• **Raw data**
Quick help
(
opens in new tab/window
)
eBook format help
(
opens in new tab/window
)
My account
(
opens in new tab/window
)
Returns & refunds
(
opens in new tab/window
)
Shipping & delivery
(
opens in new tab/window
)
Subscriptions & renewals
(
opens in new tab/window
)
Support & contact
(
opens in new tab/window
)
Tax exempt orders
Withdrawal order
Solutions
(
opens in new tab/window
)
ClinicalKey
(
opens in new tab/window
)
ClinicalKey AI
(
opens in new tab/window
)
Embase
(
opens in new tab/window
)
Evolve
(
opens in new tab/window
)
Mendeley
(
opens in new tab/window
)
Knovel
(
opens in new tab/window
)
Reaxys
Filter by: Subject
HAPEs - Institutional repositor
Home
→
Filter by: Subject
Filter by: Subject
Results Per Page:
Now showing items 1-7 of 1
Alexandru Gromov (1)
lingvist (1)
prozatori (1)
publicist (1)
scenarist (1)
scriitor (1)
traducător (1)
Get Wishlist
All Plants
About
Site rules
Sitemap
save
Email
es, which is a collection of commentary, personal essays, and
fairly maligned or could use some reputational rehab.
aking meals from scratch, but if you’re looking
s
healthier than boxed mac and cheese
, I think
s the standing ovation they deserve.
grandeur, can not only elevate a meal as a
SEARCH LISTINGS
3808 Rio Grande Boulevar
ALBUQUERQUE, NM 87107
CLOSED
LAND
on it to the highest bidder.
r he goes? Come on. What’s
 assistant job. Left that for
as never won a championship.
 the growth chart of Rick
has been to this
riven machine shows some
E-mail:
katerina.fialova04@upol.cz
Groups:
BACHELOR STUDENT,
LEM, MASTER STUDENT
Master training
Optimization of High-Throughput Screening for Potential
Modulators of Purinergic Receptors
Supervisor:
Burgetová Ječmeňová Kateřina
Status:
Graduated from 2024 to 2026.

* * *

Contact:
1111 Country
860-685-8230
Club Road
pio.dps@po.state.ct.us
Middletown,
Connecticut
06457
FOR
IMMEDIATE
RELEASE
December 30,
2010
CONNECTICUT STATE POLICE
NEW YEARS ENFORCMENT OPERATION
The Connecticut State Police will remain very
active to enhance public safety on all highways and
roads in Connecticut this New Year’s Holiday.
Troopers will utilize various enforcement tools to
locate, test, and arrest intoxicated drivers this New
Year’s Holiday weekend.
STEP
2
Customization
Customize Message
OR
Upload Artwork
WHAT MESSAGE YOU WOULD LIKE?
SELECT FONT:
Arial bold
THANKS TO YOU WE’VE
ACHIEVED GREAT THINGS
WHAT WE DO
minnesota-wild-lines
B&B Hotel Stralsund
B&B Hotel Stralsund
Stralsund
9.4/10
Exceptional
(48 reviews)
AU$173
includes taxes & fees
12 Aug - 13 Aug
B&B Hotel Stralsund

==

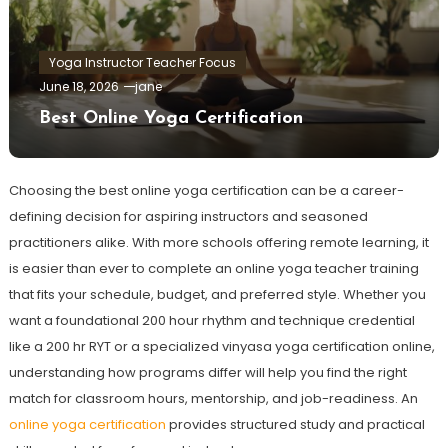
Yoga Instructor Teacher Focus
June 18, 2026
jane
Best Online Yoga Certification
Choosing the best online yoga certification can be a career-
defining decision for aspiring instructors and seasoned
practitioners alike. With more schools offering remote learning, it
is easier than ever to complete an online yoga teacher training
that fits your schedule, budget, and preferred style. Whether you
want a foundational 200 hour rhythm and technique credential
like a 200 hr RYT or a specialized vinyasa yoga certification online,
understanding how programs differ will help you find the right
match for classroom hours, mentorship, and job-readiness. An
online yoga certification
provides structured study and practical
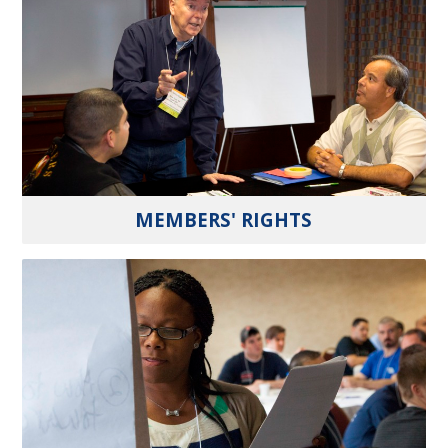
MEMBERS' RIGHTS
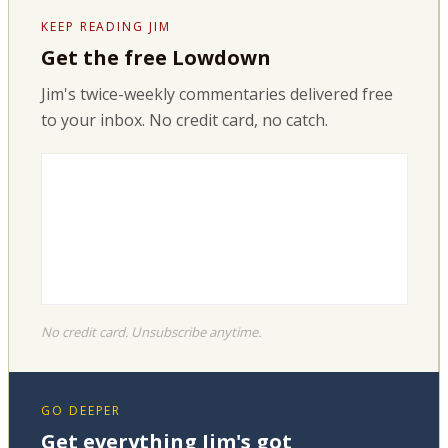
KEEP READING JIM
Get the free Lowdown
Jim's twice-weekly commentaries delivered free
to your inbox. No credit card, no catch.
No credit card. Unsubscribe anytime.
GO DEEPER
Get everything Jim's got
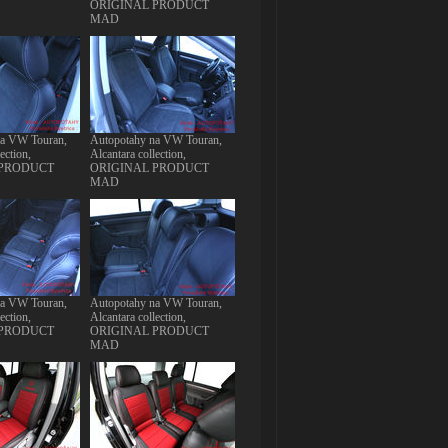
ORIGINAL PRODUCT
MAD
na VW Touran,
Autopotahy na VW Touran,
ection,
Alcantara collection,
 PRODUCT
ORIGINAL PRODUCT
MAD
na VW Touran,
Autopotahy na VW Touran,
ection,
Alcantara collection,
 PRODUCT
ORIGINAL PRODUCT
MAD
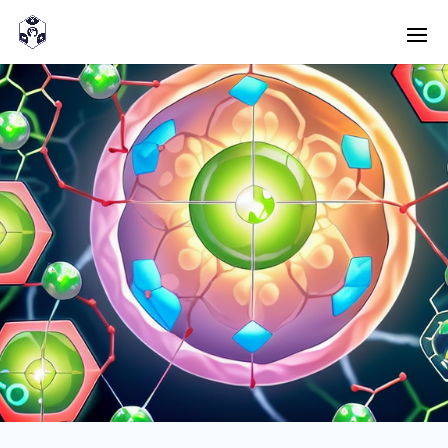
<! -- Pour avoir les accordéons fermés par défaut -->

• **Problem to work on**
Give the exact lines, and only those, from the line containing "healthier than boxed mac and cheese" through the line containing "Graduated from 2024 to 2026." in the entries above.

• **Solution for this task**
healthier than boxed mac and cheese
, I think
s the standing ovation they deserve.
grandeur, can not only elevate a meal as a
SEARCH LISTINGS
3808 Rio Grande Boulevar
ALBUQUERQUE, NM 87107
CLOSED
LAND
on it to the highest bidder.
r he goes? Come on. What’s
 assistant job. Left that for
as never won a championship.
 the growth chart of Rick
has been to this
riven machine shows some
E-mail:
katerina.fialova04@upol.cz
Groups:
BACHELOR STUDENT,
LEM, MASTER STUDENT
Master training
Optimization of High-Throughput Screening for Potential
Modulators of Purinergic Receptors
Supervisor:
Burgetová Ječmeňová Kateřina
Status:
Graduated from 2024 to 2026.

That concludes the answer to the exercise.